Dominique Lang, journalist at Pilgrim and assumnist religious:

Faced with the magnitude of the liturgical celebrations of the Pascal tridum, some animators sometimes make “obstacle refusals”: “really, there are too many readings in the Pascale Vigil”; “Let us think of families and children”; “After a while, we no longer listen to”; “People are going to go.” All these remarks are of course legitimate when you have the concern to make community. Developments can imagine, depending on the celebrating assemblies: for children from a school or people from a retirement home, the liturgy adapts to remain accessible. But for others, why hesitate? Is it so difficult, once a year, to plunge back into the great mystery that founds the very heart of our faith and of which each of our weekly Eucharists is only the perpetual echo? Isn’t it overwhelming to hold on to our candle in the dark night? Do not so many men and women seek to be able to make this fraternal experience of the Christian faith a real good news, even in death? Because this fear of the obstacle perhaps also expresses for some a form of embarrassment in front of what we are going to celebrate.

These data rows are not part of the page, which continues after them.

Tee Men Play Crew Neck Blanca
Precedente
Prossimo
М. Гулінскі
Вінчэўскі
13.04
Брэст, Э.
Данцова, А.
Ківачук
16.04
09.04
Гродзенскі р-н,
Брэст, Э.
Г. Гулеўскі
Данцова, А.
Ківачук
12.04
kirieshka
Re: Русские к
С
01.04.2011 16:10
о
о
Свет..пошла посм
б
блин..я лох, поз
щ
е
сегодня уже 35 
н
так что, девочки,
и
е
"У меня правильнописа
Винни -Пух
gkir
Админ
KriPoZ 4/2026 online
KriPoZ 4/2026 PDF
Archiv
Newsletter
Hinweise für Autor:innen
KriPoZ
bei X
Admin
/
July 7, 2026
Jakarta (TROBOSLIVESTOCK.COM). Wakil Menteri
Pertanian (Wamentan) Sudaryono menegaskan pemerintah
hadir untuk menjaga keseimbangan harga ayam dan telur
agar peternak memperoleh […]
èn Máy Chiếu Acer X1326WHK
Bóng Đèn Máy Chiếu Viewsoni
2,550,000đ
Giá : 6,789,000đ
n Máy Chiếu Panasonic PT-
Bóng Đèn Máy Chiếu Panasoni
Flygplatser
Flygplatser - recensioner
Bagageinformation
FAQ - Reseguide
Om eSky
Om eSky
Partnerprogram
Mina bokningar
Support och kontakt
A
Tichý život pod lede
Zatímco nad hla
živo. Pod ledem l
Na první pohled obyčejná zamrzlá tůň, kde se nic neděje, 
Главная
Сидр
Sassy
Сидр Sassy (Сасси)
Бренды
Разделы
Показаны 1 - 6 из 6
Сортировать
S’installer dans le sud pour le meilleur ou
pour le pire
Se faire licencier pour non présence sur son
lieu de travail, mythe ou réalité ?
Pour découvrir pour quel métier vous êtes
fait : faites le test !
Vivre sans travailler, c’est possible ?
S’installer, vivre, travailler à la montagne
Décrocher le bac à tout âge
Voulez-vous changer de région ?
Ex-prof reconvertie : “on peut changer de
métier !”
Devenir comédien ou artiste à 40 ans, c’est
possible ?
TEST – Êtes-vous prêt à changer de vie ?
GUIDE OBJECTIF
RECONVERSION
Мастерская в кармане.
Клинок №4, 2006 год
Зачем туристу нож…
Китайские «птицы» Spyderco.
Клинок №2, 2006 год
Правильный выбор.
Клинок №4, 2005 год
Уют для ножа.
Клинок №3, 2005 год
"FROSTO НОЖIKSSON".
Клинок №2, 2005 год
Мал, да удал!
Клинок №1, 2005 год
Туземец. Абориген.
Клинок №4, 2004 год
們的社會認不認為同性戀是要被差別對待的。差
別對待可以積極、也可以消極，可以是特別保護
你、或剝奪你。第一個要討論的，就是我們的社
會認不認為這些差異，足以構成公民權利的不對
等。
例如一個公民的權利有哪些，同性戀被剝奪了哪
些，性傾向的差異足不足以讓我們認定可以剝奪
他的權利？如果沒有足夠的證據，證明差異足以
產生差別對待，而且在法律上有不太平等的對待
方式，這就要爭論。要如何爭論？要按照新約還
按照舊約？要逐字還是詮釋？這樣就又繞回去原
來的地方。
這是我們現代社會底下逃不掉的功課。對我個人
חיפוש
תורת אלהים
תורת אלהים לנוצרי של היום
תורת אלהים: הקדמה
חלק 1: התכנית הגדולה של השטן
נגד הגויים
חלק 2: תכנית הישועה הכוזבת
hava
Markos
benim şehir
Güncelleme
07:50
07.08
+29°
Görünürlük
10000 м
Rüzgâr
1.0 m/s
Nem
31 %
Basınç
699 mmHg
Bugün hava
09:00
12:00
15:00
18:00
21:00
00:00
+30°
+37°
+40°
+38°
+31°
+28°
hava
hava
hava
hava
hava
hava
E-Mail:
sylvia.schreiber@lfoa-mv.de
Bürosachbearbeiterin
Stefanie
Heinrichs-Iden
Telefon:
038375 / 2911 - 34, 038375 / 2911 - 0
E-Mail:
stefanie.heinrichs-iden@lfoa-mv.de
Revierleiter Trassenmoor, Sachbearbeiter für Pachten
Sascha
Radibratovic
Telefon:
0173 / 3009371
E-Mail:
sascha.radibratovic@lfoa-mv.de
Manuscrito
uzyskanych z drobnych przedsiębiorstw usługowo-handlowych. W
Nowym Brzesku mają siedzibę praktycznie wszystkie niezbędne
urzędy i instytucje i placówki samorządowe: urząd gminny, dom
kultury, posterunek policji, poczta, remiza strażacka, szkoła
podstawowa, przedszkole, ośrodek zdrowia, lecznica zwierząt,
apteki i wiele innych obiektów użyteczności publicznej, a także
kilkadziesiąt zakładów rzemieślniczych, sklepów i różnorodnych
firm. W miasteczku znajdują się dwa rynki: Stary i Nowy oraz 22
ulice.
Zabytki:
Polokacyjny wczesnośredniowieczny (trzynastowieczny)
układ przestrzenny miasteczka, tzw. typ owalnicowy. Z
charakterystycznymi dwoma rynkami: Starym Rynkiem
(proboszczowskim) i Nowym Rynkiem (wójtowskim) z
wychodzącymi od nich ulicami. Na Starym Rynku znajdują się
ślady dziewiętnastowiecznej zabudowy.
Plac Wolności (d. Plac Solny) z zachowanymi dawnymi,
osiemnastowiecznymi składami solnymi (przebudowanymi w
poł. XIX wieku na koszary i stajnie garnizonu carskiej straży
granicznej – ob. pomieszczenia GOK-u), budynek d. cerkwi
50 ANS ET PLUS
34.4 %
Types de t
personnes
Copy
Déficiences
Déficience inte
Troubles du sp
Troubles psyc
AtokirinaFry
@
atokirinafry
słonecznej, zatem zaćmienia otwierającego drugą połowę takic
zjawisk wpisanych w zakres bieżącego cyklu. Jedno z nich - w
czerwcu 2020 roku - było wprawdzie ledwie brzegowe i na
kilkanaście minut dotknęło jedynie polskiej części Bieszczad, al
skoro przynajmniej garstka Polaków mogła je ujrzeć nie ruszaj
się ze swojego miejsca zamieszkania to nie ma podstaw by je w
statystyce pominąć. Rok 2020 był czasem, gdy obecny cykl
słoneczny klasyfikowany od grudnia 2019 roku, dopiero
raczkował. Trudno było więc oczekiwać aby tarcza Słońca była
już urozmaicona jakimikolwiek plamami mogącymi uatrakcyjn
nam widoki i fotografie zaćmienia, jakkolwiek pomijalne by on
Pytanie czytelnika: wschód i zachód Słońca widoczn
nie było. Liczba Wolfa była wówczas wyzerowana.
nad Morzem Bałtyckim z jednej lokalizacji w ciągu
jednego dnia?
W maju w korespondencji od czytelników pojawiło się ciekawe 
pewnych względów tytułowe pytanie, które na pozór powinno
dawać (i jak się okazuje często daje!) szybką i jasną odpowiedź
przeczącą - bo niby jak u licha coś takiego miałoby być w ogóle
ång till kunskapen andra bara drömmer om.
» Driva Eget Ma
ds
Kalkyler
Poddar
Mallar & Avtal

Once again, we will hear the detailed account of the killing of an innocent man. Once again, we are seized by the last gestures he leaves us, the tears he shed over us, his voluntary silence which does not condemn anyone. And the courage of a life given to the end. This resonates so hard with so much assaulting news around us or on our screens: even today, innocent people are struck by the disease or an accident. Others are arrested, tortured, put to death, humiliated. Even today, in places of violence, peacemakers – doctors, volunteers, journalists … – resist in preserving the dignity of humanity.

Even today, mothers mourn their sons destroyed by so many vile wars. Even today, men and women have the courage to stay on the fronts of inhumanity, at the risk of their lives. We must therefore live and relive what these celebrations give us, because they introduce us to another relationship with the world, far from worldly and appearances. Where the kingdom that Christ announces by his life spurts. There is so much feet to wash, so much bread to break, cross to wear, rolling stones. Let Christ take the time to accomplish for us his passage.